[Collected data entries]
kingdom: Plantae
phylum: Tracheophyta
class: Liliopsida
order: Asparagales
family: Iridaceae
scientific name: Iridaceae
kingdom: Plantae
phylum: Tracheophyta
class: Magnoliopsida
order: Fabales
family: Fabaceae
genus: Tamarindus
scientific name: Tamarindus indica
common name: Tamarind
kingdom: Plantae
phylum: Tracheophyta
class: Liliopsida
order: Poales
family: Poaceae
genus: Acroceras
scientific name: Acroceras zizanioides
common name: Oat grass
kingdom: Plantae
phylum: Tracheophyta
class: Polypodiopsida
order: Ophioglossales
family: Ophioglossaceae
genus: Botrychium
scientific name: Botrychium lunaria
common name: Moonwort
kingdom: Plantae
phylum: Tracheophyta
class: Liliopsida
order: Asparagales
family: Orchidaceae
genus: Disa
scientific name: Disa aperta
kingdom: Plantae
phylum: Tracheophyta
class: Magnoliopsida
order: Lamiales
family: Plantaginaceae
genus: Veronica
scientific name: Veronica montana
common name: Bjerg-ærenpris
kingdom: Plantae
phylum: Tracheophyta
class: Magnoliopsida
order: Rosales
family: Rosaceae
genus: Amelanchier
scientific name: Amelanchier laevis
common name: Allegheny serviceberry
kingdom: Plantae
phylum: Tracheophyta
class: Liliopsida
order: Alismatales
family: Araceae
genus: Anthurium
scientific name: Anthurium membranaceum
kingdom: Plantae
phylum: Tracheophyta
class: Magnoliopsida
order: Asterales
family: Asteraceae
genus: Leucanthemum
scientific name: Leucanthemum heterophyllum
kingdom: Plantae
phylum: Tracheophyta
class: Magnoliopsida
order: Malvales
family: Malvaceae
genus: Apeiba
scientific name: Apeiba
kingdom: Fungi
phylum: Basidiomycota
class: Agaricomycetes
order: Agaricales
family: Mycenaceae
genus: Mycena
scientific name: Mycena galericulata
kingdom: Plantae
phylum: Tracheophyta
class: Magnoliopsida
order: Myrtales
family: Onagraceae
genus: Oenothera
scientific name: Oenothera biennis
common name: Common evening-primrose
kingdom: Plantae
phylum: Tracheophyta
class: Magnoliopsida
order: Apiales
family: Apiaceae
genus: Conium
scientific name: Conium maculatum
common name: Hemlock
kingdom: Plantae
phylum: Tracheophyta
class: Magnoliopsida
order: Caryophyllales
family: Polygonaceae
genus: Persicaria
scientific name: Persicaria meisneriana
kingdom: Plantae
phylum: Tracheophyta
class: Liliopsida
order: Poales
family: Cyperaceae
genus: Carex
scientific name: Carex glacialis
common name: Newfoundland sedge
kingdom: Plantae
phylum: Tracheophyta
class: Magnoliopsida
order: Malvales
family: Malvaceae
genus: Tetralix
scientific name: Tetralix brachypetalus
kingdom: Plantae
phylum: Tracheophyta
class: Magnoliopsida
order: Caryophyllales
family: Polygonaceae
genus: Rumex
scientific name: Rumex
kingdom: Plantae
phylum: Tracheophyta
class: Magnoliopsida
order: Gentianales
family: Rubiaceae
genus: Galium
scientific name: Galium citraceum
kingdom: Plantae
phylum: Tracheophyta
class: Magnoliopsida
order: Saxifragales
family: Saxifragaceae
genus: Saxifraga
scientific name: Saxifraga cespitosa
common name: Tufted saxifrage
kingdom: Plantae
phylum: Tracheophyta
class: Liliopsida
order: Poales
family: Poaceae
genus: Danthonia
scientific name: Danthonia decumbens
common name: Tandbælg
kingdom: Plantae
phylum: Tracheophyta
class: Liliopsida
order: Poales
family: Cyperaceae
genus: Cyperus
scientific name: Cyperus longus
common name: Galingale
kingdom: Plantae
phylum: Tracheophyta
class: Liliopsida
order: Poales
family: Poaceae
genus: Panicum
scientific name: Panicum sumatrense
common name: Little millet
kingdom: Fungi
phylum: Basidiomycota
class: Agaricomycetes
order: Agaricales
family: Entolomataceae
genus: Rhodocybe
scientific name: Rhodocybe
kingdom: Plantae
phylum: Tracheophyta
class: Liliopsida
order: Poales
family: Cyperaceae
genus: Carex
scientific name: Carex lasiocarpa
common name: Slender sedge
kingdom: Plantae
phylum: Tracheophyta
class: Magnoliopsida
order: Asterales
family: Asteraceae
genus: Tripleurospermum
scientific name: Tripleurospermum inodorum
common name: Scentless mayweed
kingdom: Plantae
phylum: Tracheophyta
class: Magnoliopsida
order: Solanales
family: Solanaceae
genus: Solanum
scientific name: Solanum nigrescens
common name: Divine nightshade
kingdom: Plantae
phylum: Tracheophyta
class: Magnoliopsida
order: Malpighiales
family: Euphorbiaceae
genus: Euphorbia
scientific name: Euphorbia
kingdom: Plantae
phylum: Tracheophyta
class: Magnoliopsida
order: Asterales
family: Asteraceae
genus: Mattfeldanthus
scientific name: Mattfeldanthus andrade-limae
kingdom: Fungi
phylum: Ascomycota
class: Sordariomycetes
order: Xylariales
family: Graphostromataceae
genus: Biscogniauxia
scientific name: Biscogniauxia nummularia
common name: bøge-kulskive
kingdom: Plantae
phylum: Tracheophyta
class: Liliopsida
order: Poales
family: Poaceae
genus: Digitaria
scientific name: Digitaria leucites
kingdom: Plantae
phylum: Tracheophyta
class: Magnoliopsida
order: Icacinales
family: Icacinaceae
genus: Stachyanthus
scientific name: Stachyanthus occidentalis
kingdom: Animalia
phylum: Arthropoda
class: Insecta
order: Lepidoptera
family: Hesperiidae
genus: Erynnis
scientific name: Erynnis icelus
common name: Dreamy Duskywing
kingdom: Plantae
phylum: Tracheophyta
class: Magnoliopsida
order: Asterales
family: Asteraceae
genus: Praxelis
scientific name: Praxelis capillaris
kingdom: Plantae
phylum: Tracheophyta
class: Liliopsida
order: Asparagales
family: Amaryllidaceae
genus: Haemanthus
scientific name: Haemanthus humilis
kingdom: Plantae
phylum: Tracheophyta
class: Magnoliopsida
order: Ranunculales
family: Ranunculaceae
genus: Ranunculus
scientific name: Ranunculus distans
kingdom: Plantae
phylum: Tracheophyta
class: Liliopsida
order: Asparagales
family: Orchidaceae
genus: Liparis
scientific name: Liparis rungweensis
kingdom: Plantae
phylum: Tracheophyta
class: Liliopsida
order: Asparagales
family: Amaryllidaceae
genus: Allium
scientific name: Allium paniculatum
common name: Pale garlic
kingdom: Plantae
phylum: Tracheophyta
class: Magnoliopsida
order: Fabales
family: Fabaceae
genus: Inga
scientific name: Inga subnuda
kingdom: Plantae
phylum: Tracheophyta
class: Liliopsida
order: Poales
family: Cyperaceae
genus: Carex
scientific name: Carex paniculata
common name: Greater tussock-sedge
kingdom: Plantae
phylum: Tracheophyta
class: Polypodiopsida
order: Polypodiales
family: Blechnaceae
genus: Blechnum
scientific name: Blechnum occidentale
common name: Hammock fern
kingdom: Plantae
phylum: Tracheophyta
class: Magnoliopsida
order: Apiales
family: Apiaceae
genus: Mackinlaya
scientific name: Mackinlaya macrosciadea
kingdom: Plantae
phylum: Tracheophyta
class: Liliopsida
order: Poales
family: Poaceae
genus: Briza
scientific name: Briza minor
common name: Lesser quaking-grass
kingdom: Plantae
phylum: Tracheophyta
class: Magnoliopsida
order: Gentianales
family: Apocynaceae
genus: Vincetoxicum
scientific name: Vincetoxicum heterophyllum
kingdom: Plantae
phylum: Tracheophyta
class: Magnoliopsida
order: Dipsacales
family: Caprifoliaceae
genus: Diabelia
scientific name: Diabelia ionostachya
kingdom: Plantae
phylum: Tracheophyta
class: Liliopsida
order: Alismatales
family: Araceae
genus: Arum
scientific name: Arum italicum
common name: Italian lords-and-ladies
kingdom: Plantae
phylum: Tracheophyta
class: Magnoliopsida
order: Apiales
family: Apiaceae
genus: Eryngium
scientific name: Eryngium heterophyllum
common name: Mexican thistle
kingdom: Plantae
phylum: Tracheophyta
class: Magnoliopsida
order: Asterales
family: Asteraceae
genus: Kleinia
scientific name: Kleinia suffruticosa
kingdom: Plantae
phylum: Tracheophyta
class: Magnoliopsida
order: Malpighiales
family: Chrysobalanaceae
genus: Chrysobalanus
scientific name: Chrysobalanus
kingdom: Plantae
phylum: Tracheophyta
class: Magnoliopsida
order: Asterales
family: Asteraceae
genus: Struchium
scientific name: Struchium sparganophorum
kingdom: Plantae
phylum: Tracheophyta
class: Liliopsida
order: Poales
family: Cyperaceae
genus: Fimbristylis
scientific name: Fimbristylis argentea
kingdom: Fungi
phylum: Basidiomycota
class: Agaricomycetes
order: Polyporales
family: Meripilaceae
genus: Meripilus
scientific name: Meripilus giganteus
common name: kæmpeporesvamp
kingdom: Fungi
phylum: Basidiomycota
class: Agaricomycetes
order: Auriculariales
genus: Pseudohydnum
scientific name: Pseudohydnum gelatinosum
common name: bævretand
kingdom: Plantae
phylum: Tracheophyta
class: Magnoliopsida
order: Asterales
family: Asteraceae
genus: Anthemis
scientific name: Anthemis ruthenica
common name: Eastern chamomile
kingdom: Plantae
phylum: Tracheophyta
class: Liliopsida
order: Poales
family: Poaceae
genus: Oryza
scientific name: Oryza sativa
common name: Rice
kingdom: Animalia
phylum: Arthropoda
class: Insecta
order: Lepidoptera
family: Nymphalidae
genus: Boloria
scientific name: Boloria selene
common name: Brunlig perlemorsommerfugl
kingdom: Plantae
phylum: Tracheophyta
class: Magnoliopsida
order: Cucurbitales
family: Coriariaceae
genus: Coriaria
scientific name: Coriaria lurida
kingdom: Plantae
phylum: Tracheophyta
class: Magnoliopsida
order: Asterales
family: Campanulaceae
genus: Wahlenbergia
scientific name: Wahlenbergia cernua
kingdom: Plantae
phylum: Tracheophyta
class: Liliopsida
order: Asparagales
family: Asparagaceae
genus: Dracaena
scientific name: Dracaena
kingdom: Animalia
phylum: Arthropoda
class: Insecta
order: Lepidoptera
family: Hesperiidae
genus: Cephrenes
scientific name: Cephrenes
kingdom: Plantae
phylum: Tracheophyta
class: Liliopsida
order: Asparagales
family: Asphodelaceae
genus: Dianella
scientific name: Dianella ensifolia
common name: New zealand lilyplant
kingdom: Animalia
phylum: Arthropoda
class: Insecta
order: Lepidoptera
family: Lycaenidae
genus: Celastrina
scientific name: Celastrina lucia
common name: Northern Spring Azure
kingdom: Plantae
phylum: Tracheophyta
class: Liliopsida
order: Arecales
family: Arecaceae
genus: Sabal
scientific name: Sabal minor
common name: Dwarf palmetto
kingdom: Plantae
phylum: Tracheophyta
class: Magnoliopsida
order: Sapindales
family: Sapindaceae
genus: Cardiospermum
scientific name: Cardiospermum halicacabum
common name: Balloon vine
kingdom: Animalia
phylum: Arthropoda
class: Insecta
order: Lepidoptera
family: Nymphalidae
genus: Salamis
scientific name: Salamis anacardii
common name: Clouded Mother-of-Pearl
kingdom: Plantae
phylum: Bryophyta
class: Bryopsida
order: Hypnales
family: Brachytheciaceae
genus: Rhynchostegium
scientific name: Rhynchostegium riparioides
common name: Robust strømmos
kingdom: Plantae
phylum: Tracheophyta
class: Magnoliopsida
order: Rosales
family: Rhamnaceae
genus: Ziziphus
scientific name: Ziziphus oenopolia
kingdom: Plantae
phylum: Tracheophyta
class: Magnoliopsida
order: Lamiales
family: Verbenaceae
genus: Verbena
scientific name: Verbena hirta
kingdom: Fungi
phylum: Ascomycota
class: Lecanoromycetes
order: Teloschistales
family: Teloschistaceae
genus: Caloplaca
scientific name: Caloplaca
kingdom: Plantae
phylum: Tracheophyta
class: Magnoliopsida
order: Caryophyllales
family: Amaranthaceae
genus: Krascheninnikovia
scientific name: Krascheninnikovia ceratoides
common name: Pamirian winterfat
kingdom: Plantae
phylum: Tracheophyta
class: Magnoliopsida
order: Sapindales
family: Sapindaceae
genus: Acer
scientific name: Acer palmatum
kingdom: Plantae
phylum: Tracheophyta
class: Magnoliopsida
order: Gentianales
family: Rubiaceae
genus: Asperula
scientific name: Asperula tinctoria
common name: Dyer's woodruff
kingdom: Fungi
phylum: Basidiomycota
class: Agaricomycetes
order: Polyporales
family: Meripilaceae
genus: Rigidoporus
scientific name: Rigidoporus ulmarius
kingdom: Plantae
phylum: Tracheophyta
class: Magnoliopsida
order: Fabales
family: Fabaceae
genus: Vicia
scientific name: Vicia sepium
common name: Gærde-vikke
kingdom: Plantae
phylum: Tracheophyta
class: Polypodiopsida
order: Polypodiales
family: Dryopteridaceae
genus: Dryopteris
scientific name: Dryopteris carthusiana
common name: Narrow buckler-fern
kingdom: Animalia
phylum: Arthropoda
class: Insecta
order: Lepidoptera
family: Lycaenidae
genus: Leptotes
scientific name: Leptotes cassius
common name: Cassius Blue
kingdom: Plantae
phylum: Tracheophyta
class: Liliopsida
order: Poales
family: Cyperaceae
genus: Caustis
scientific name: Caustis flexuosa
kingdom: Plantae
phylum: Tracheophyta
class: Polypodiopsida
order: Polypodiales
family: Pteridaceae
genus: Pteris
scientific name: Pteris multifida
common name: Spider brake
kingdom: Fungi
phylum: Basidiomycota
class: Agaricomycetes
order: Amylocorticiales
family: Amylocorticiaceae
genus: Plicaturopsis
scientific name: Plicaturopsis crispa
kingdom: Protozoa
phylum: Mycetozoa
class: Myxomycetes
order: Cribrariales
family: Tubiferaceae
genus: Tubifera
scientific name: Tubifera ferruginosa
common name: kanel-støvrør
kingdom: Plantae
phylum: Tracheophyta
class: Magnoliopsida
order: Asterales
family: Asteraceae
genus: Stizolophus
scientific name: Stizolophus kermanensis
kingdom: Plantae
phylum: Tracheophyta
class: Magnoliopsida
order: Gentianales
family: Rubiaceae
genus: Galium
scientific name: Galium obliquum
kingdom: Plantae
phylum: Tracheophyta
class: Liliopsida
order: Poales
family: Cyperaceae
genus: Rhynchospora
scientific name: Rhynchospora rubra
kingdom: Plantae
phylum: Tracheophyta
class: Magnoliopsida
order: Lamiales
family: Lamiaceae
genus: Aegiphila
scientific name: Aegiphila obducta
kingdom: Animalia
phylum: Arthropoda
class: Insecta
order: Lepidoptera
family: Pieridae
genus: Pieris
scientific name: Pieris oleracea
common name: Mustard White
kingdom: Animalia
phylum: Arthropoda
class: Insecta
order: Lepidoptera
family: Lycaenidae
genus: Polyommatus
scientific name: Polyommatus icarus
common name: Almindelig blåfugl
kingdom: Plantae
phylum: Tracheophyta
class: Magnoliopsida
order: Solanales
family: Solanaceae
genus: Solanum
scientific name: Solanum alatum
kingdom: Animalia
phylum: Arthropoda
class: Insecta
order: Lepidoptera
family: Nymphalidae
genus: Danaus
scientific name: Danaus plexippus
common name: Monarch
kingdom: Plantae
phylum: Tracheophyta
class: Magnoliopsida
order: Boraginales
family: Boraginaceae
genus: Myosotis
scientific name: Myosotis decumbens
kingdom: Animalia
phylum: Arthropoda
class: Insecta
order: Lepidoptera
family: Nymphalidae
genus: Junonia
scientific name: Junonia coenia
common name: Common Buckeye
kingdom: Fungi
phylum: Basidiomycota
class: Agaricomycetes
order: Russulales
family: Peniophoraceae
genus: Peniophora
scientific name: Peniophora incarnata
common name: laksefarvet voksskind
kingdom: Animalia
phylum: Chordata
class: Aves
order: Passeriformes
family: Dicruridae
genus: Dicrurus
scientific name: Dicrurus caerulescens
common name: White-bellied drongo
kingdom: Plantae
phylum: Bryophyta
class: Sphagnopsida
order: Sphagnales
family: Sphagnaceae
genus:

## Problem details
Lay out the records from the line with "genus: Eryngium" up to and including the line with "genus: Anthemis" as a two-column CSV headed field and value, one row per line. Put each entry in its own quoted field, with any line breaks replaced by spaces.

## Finished task
field,value
"genus:","Eryngium"
"scientific name:","Eryngium heterophyllum"
"common name:","Mexican thistle"
"kingdom:","Plantae"
"phylum:","Tracheophyta"
"class:","Magnoliopsida"
"order:","Asterales"
"family:","Asteraceae"
"genus:","Kleinia"
"scientific name:","Kleinia suffruticosa"
"kingdom:","Plantae"
"phylum:","Tracheophyta"
"class:","Magnoliopsida"
"order:","Malpighiales"
"family:","Chrysobalanaceae"
"genus:","Chrysobalanus"
"scientific name:","Chrysobalanus"
"kingdom:","Plantae"
"phylum:","Tracheophyta"
"class:","Magnoliopsida"
"order:","Asterales"
"family:","Asteraceae"
"genus:","Struchium"
"scientific name:","Struchium sparganophorum"
"kingdom:","Plantae"
"phylum:","Tracheophyta"
"class:","Liliopsida"
"order:","Poales"
"family:","Cyperaceae"
"genus:","Fimbristylis"
"scientific name:","Fimbristylis argentea"
"kingdom:","Fungi"
"phylum:","Basidiomycota"
"class:","Agaricomycetes"
"order:","Polyporales"
"family:","Meripilaceae"
"genus:","Meripilus"
"scientific name:","Meripilus giganteus"
"common name:","kæmpeporesvamp"
"kingdom:","Fungi"
"phylum:","Basidiomycota"
"class:","Agaricomycetes"
"order:","Auriculariales"
"genus:","Pseudohydnum"
"scientific name:","Pseudohydnum gelatinosum"
"common name:","bævretand"
"kingdom:","Plantae"
"phylum:","Tracheophyta"
"class:","Magnoliopsida"
"order:","Asterales"
"family:","Asteraceae"
"genus:","Anthemis"